Prince Philip admired Hitler, Nazis

Written By Sajeda Momin | Updated:

Prince Philip, Queen Elizabeth’s husband has said that his family had admired Hitler and the Nazis and found the dictator’s attempts to restore Germany’s power and prestige ‘attractive’.

LONDON: Prince Philip, Queen Elizabeth’s husband has said that his family had admired Hitler and the Nazis and found the dictator’s attempts to restore Germany’s power and prestige ‘attractive’.
 
The surprising revelations have been made in a book about German royalty bending their knees to the Nazis and secretly approving of their policies including those towards the Jews.
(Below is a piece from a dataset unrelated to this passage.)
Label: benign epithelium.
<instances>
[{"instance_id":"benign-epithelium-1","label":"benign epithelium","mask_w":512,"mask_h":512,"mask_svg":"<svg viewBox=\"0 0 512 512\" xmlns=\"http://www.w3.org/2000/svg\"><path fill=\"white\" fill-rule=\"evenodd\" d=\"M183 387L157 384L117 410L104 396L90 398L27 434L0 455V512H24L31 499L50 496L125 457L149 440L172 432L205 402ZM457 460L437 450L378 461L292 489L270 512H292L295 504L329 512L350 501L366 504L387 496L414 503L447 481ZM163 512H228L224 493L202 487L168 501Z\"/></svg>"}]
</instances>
The book Royals and the Reich by Jonathan Petropoulos containing his comments will be published in Britain in May.
 
The Duke of Edinburgh was born Prince of Greece and Denmark on Corfu in 1921. He was the youngest of five children of Prince Andrew of Greece and Princess Alice of Battenberg and their only son. All four of his sisters were married to German princes, three of whom actually become members of the Nazi party.
 
Prince Philip’s family links with the Hitler and the Nazis have been an open secret but this is the first time that the 84 year-old consort to the Queen has talked about them publicly. “There was a great improvement in things like trains running on time and building. There was a sense of hope after the depressing chaos of the Weimar Republic,” the Prince told an American academic. “I can understand people latching on to something or somebody who appeared to be appealing to their patriotism and trying to get things going. You can understand how attractive it was,” he added.
 
Talking about Hitler’s attitude towards Jews, Prince Philip said he was never ‘conscious of anybody in the family actually expressing anti-Semitic views’, but there were ‘inhibitions about the Jews’ and ‘jealousy of their success’.
 
Prince Philip’s brother-in-law Prince Christoph of Hesse became head of Goering’s secret intelligence service and attended many Nazi functions. One of the rare pictures in the book shows Prince Philip’s youngest sister Sophia sitting opposite Hitler at marriage of Hermann Goering. There is also a picture of Prince Philip attending the funeral of his elder sister Cecile in Germany in 1937 where he is flanked by other relatives in SS and Brownshirt uniforms.  Prince Philip himself fought on the side of the Allies in the Second World War before marrying the young Princess Elizabeth in 1947, five years before she became Queen.